The study "analyzed publicly available COVID-19 data from OWID utlizing the R package CausalImpact to determine the causal effect of the administration of vaccines on two dependent variables." These variables, which were measured cumulatively, are total deaths per million and total cases per million.

"Results indicate that the treatment (vaccine administration) has a strong and statistically significant propensity to causally increase the values in either [total deaths per million] or [total cases per million] over and above what would have been expected with no treatment," Beattie wrote.

According to The Gateway Pundit, the study results showed how the COVID vaccine "caused a whopping 38% more COVID cases per million - and an even more astonishing 31% increase in deaths per million." In total, 89.84% or almost 90% of the 145 countries that had high vaccination rates experienced this negative effect from the COVID shots after they were made available.

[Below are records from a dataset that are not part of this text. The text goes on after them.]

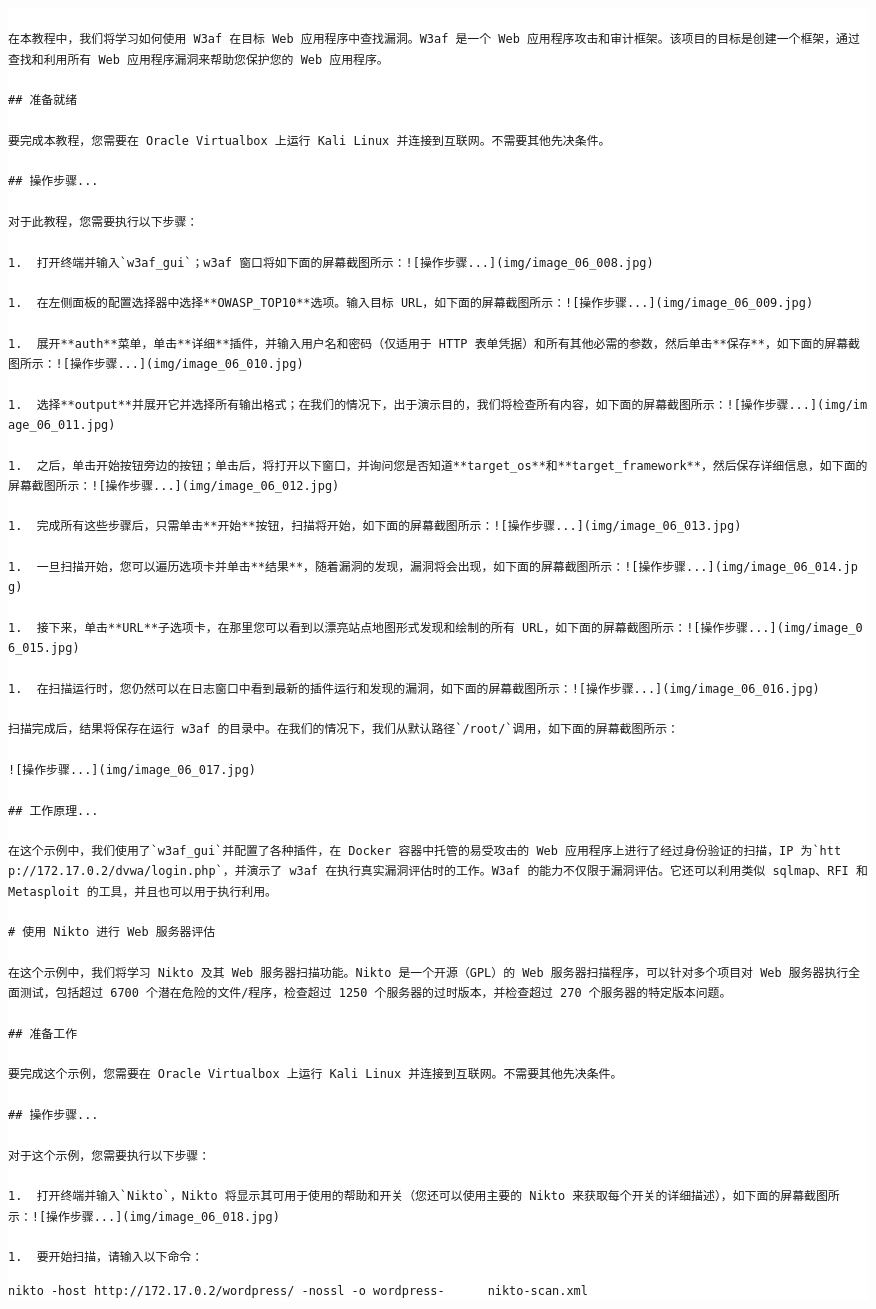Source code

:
 ```

在本教程中，我们将学习如何使用 W3af 在目标 Web 应用程序中查找漏洞。W3af 是一个 Web 应用程序攻击和审计框架。该项目的目标是创建一个框架，通过查找和利用所有 Web 应用程序漏洞来帮助您保护您的 Web 应用程序。

## 准备就绪

要完成本教程，您需要在 Oracle Virtualbox 上运行 Kali Linux 并连接到互联网。不需要其他先决条件。

## 操作步骤...

对于此教程，您需要执行以下步骤：

1.  打开终端并输入`w3af_gui`；w3af 窗口将如下面的屏幕截图所示：![操作步骤...](img/image_06_008.jpg)

1.  在左侧面板的配置选择器中选择**OWASP_TOP10**选项。输入目标 URL，如下面的屏幕截图所示：![操作步骤...](img/image_06_009.jpg)

1.  展开**auth**菜单，单击**详细**插件，并输入用户名和密码（仅适用于 HTTP 表单凭据）和所有其他必需的参数，然后单击**保存**，如下面的屏幕截图所示：![操作步骤...](img/image_06_010.jpg)

1.  选择**output**并展开它并选择所有输出格式；在我们的情况下，出于演示目的，我们将检查所有内容，如下面的屏幕截图所示：![操作步骤...](img/image_06_011.jpg)

1.  之后，单击开始按钮旁边的按钮；单击后，将打开以下窗口，并询问您是否知道**target_os**和**target_framework**，然后保存详细信息，如下面的屏幕截图所示：![操作步骤...](img/image_06_012.jpg)

1.  完成所有这些步骤后，只需单击**开始**按钮，扫描将开始，如下面的屏幕截图所示：![操作步骤...](img/image_06_013.jpg)

1.  一旦扫描开始，您可以遍历选项卡并单击**结果**，随着漏洞的发现，漏洞将会出现，如下面的屏幕截图所示：![操作步骤...](img/image_06_014.jpg)

1.  接下来，单击**URL**子选项卡，在那里您可以看到以漂亮站点地图形式发现和绘制的所有 URL，如下面的屏幕截图所示：![操作步骤...](img/image_06_015.jpg)

1.  在扫描运行时，您仍然可以在日志窗口中看到最新的插件运行和发现的漏洞，如下面的屏幕截图所示：![操作步骤...](img/image_06_016.jpg)

扫描完成后，结果将保存在运行 w3af 的目录中。在我们的情况下，我们从默认路径`/root/`调用，如下面的屏幕截图所示：

![操作步骤...](img/image_06_017.jpg)

## 工作原理...

在这个示例中，我们使用了`w3af_gui`并配置了各种插件，在 Docker 容器中托管的易受攻击的 Web 应用程序上进行了经过身份验证的扫描，IP 为`http://172.17.0.2/dvwa/login.php`，并演示了 w3af 在执行真实漏洞评估时的工作。W3af 的能力不仅限于漏洞评估。它还可以利用类似 sqlmap、RFI 和 Metasploit 的工具，并且也可以用于执行利用。

# 使用 Nikto 进行 Web 服务器评估

在这个示例中，我们将学习 Nikto 及其 Web 服务器扫描功能。Nikto 是一个开源（GPL）的 Web 服务器扫描程序，可以针对多个项目对 Web 服务器执行全面测试，包括超过 6700 个潜在危险的文件/程序，检查超过 1250 个服务器的过时版本，并检查超过 270 个服务器的特定版本问题。

## 准备工作

要完成这个示例，您需要在 Oracle Virtualbox 上运行 Kali Linux 并连接到互联网。不需要其他先决条件。

## 操作步骤...

对于这个示例，您需要执行以下步骤：

1.  打开终端并输入`Nikto`，Nikto 将显示其可用于使用的帮助和开关（您还可以使用主要的 Nikto 来获取每个开关的详细描述），如下面的屏幕截图所示：![操作步骤...](img/image_06_018.jpg)

1.  要开始扫描，请输入以下命令：

```
    nikto -host http://172.17.0.2/wordpress/ -nossl -o wordpress-      nikto-scan.xml
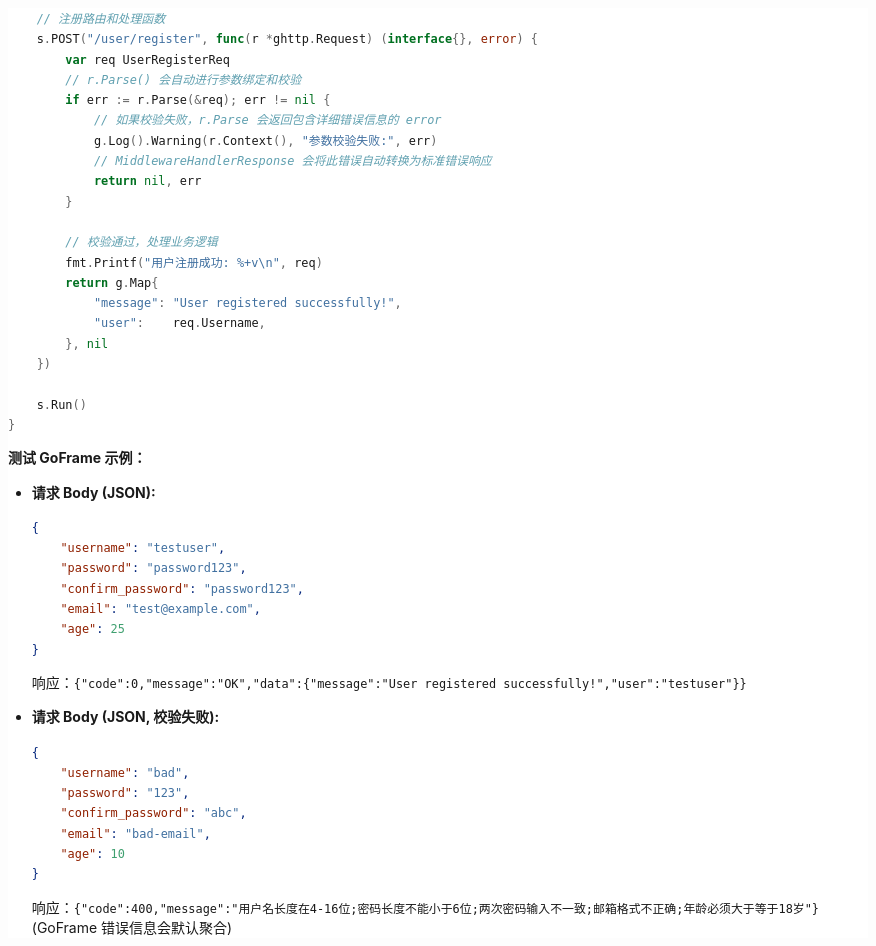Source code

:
 ```go
	// 注册路由和处理函数
	s.POST("/user/register", func(r *ghttp.Request) (interface{}, error) {
		var req UserRegisterReq
		// r.Parse() 会自动进行参数绑定和校验
		if err := r.Parse(&req); err != nil {
			// 如果校验失败，r.Parse 会返回包含详细错误信息的 error
			g.Log().Warning(r.Context(), "参数校验失败:", err)
			// MiddlewareHandlerResponse 会将此错误自动转换为标准错误响应
			return nil, err
		}

		// 校验通过，处理业务逻辑
		fmt.Printf("用户注册成功: %+v\n", req)
		return g.Map{
			"message": "User registered successfully!",
			"user":    req.Username,
		}, nil
	})

	s.Run()
}
```

**测试 GoFrame 示例：**

  * **请求 Body (JSON):**

    ```json
    {
        "username": "testuser",
        "password": "password123",
        "confirm_password": "password123",
        "email": "test@example.com",
        "age": 25
    }
    ```

    响应：`{"code":0,"message":"OK","data":{"message":"User registered successfully!","user":"testuser"}}`

  * **请求 Body (JSON, 校验失败):**

    ```json
    {
        "username": "bad",
        "password": "123",
        "confirm_password": "abc",
        "email": "bad-email",
        "age": 10
    }
    ```

    响应：`{"code":400,"message":"用户名长度在4-16位;密码长度不能小于6位;两次密码输入不一致;邮箱格式不正确;年龄必须大于等于18岁"}` (GoFrame 错误信息会默认聚合)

Beattie's paper also showed how "86.78% of statistically significant countries showed an increase in total cases per million of COVID-19 due directly to the causal impact of treatment initiation." Moreover, the researcher wrote that countries with few COVID deaths back in 2020 "have fared the worst of all countries after vaccine administration." Such countries include Thailand, Vietnam, Mongolia, Taiwan, Seychelles, and Cambodia, among others.

Beattie came to the conclusion that "The causal impact results from vaccine administration seen in these countries [is] hundreds or thousands of percentage increases in total deaths and cases per million." Beattie also suggested that the results of his study, which has not yet been peer reviewed, "should be highly worrisome for policy makers."

In the U.S., agencies and legislators are still arguing over COVID vaccine mandates and its constitutionality. Some are arguing, with studies backing them, that natural immunity provides better protection than COVID vaccines could.

In an op-ed for Fox News, Jonathan Isaac and Aaron Kheriaty argued that the largest study comparing the unvaccinated and naturally immune to the vaccinated showed that "vaccinated people were 6 to 13 times more likely to get infected, 27 times more likely to get symptomatic infections, and 8 times more likely to be hospitalized."